Bingo 12: Dwelling
There’s a probably slightly magically sentient house in this novel, both in the title The Witches of Moonshyne Manor, and in the background as a character, but mostly as a big part of the setting. The magic manor is only one of many many tropes in this novel, to the point where I’m not sure whether this whole novel is full of clichés or it’s actually mildly ironically self-aware.
There’s a sisterhood of witches with the leader type (Queenie), the sexy one (Jezebel, obvs), the plant based one (Ivy), the animal lover (Tabby – do we see the themes in the names yet?), Ursula the clairvoyant, and Ruby (spoilers on who/what she does). Slight twist: everyone is around 80 years old for the now-times parts of the story. There’s also the young innocent who wanders into the middle of the trouble, although she sort of volunteers for some of it (teenager Persephone who is totally into patriarchy bashing, via her chosen mode of TikTok).

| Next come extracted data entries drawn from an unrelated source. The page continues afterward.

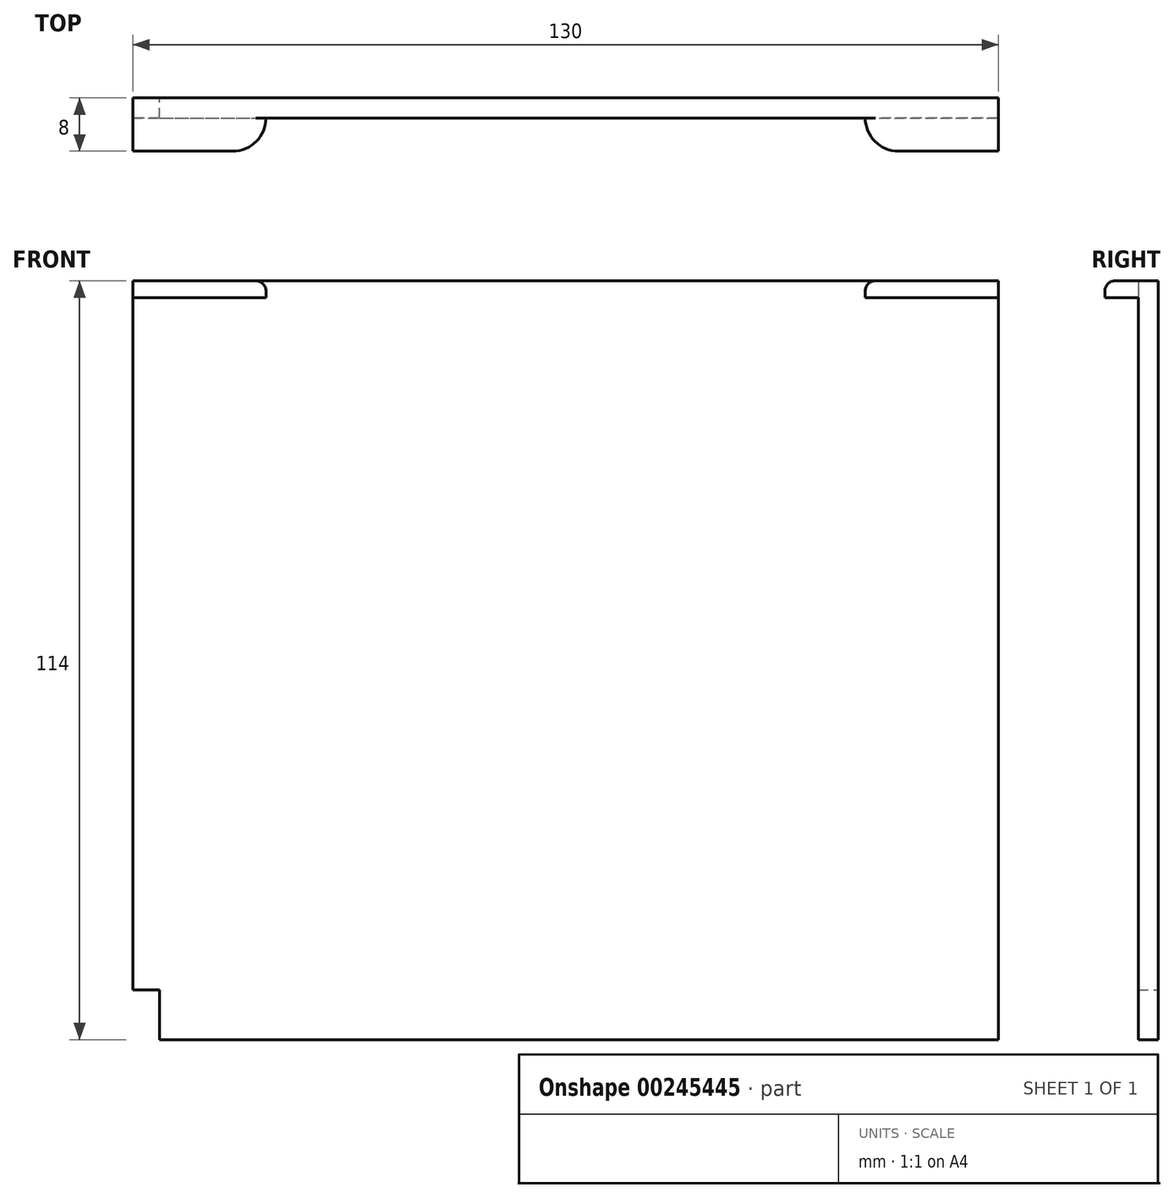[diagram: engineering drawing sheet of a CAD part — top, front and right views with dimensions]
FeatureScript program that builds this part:
annotation { "Feature Type Name" : "Feature", "Feature Type Description" : "" }
export const myFeature = defineFeature(function(context is Context, id is Id, definition is map)
    precondition{}
    {
        {
            var Q0;
            Q0=qCreatedBy(makeId("Front.planeOp"),FACE);
            var sketch = newSketch(context, id + "F0", { "sketchPlane" : qUnion([Q0])});
            skLineSegment(sketch, "E0.bottom", {"start": v(0, 0) * mm, "end": v(130, 0) * mm});
            skLineSegment(sketch, "E0.top", {"start": v(0, 114) * mm, "end": v(130, 114) * mm});
            skLineSegment(sketch, "E0.left", {"start": v(0, 0) * mm, "end": v(0, 114) * mm});
            skLineSegment(sketch, "E0.right", {"start": v(130, 0) * mm, "end": v(130, 114) * mm});
            skSolve(sketch);
        }
        {
            var Q0;
            Q0=qSketchRegion(id+"F0",true);
            extrude(context, id + "F1", {"entities" : qUnion([Q0]), "depth" : 3 * mm});
        }
        {
            var Q0;
            Q0=makeQuery(id+"F1.opExtrude","CAP_FACE",FACE,{"disambiguationData":[OSD([sQuery(id+"F0.wireOp",EDGE,"E0.bottom"),sQuery(id+"F0.wireOp",EDGE,"E0.top"),sQuery(id+"F0.wireOp",EDGE,"E0.left"),sQuery(id+"F0.wireOp",EDGE,"E0.right")])],"isStart":false});
            var sketch = newSketch(context, id + "F2", { "sketchPlane" : qUnion([Q0])});
            skLineSegment(sketch, "E1.bottom", {"start": v(0, 114) * mm, "end": v(20, 114) * mm});
            skLineSegment(sketch, "E1.top", {"start": v(0, 111.5) * mm, "end": v(20, 111.5) * mm});
            skLineSegment(sketch, "E1.left", {"start": v(0, 114) * mm, "end": v(0, 111.5) * mm});
            skLineSegment(sketch, "E1.right", {"start": v(20, 114) * mm, "end": v(20, 111.5) * mm});
            skLineSegment(sketch, "E2", {"start": v(65, 114) * mm, "end": v(65, 93.98) * mm});
            skPoint(sketch, "E2.endSnap0", {"position": v(65, 114) * mm});
            skLineSegment(sketch, "E3.MirrorCS", {"start": v(130, 114) * mm, "end": v(110, 114) * mm});
            skLineSegment(sketch, "E4.MirrorCS", {"start": v(130, 111.5) * mm, "end": v(110, 111.5) * mm});
            skLineSegment(sketch, "E5.MirrorCS", {"start": v(110, 114) * mm, "end": v(110, 111.5) * mm});
            skLineSegment(sketch, "E6.MirrorCS", {"start": v(130, 114) * mm, "end": v(130, 111.5) * mm});
            skSolve(sketch);
        }
        {
            var Q0;
            Q0=qSketchRegion(id+"F2",true);
            extrude(context, id + "F3", {"entities" : qUnion([Q0]), "operationType" : NewBodyOperationType.ADD, "depth" : 5 * mm});
        }
        {
            var Q0;
            Q0=makeQuery(id+"F3.opExtrude","CAP_EDGE",EDGE,{"disambiguationData":[OSD([sQuery(id+"F2.wireOp",EDGE,"E1.right")])],"isStart":false});
            var Q1;
            Q1=makeQuery(id+"F3.opExtrude","CAP_EDGE",EDGE,{"disambiguationData":[OSD([sQuery(id+"F2.wireOp",EDGE,"E5.MirrorCS")])],"isStart":false});
            fillet(context, id + "F4", {"entities" : qUnion([Q0, Q1]), "radius" : 5 * mm, "tangentPropagation" : true, "allowEdgeOverflow" : false});
        }
        {
            var Q0;
            Q0=makeQuery(id+"F3.opExtrude","CAP_EDGE",EDGE,{"disambiguationData":[OSD([sQuery(id+"F2.wireOp",EDGE,"E1.bottom")])],"isStart":false});
            var Q1;
            Q1=makeQuery(id+"F3.opExtrude","CAP_EDGE",EDGE,{"disambiguationData":[OSD([sQuery(id+"F2.wireOp",EDGE,"E3.MirrorCS")])],"isStart":false});
            fillet(context, id + "F5", {"entities" : qUnion([Q0, Q1]), "radius" : 1.5 * mm, "tangentPropagation" : true, "allowEdgeOverflow" : false});
        }
        {
            var Q0;
            Q0=makeQuery(id+"F1.opExtrude","CAP_FACE",FACE,{"disambiguationData":[OSD([sQuery(id+"F0.wireOp",EDGE,"E0.bottom"),sQuery(id+"F0.wireOp",EDGE,"E0.top"),sQuery(id+"F0.wireOp",EDGE,"E0.left"),sQuery(id+"F0.wireOp",EDGE,"E0.right")])],"isStart":true});
            var sketch = newSketch(context, id + "F6", { "sketchPlane" : qUnion([Q0])});
            skLineSegment(sketch, "E7.bottom", {"start": v(0, 0) * mm, "end": v(-4, 0) * mm});
            skLineSegment(sketch, "E7.top", {"start": v(0, 7.5) * mm, "end": v(-4, 7.5) * mm});
            skLineSegment(sketch, "E7.left", {"start": v(0, 0) * mm, "end": v(0, 7.5) * mm});
            skLineSegment(sketch, "E7.right", {"start": v(-4, 0) * mm, "end": v(-4, 7.5) * mm});
            skSolve(sketch);
        }
        {
            var Q0;
            Q0 = qSketchRegion(id + "F6", true);
            extrude(context, id + "F7", {"entities" : qUnion([Q0]), "operationType" : NewBodyOperationType.REMOVE, "oppositeDirection" : true, "depth" : 25 * mm});
        }
    });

The plot threads include the love triangle that’s more of a scatterplot, the Faustian bargain with a dark wizard to save the manor and distillery that the ladies run, a magical ball game that’s a cross between pickleball and pool that involves fire, a ghost, a talking familiar, the mob of townsfolk (Viking horns, camo etc. included), the crazed guy who wants to destroy the sisterhood for some vague family wrong from a generation or three ago, rituals in the woods, and then there’s the secrets multiple witches are keeping from her sisters, the heist that both succeeded and went horribly wrong several decades ago, and the lore of the family grimoire (recipes included).
Sometimes it feels like someone’s trying to be too clever or overdoing the feminist theme; the reason the mob want to destroy the witches is so that they can demolish the manor and distillery to build “Man World” (actual name of proposed shooting range etc. place) led by the Reverend Cotton Mather; Persephone’s dog is named Ruth Bader Ginsburg; the secret the witches tell Persephone about their products (it involves a secret ingredient for the purposes of patriarchy subversion), etc.
This is still a good summer read type of book, although there’s quite a lot that’s underdeveloped (the dark wizard Charon or how the witches got so far behind on their mortgage). Also, warning: this story is narrated in the present tense. Personally, I hate that, and the story never managed to distract me from that for long. The narrator also drops hints in a few places that never go anywhere but are not necessarily red herrings; jerk.